* [Required work]: Which of the lines below hold the word "such"? Pull each of them out.

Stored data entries

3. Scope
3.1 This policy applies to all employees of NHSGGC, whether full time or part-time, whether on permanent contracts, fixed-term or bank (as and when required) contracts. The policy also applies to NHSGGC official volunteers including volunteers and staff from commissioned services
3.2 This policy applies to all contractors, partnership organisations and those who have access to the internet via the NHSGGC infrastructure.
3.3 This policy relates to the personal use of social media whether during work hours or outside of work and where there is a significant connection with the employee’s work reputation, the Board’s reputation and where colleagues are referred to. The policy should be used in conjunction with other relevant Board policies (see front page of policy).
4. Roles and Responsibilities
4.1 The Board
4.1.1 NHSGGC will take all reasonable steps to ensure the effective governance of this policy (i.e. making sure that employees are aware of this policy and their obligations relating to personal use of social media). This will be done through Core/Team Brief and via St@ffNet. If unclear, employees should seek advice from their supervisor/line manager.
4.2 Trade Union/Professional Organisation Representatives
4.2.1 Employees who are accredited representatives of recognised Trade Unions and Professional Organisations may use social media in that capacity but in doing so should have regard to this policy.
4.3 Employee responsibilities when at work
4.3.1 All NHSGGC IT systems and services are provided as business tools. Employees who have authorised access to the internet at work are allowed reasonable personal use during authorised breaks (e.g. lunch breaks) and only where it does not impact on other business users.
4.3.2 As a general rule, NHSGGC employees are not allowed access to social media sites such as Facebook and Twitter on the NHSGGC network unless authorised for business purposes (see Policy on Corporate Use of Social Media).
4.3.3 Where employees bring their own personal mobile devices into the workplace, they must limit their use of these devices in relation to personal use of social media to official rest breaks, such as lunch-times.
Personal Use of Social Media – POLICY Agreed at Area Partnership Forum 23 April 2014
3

* [Exercise solution]:
4.3.2 As a general rule, NHSGGC employees are not allowed access to social media sites such as Facebook and Twitter on the NHSGGC network unless authorised for business purposes (see Policy on Corporate Use of Social Media).
4.3.3 Where employees bring their own personal mobile devices into the workplace, they must limit their use of these devices in relation to personal use of social media to official rest breaks, such as lunch-times.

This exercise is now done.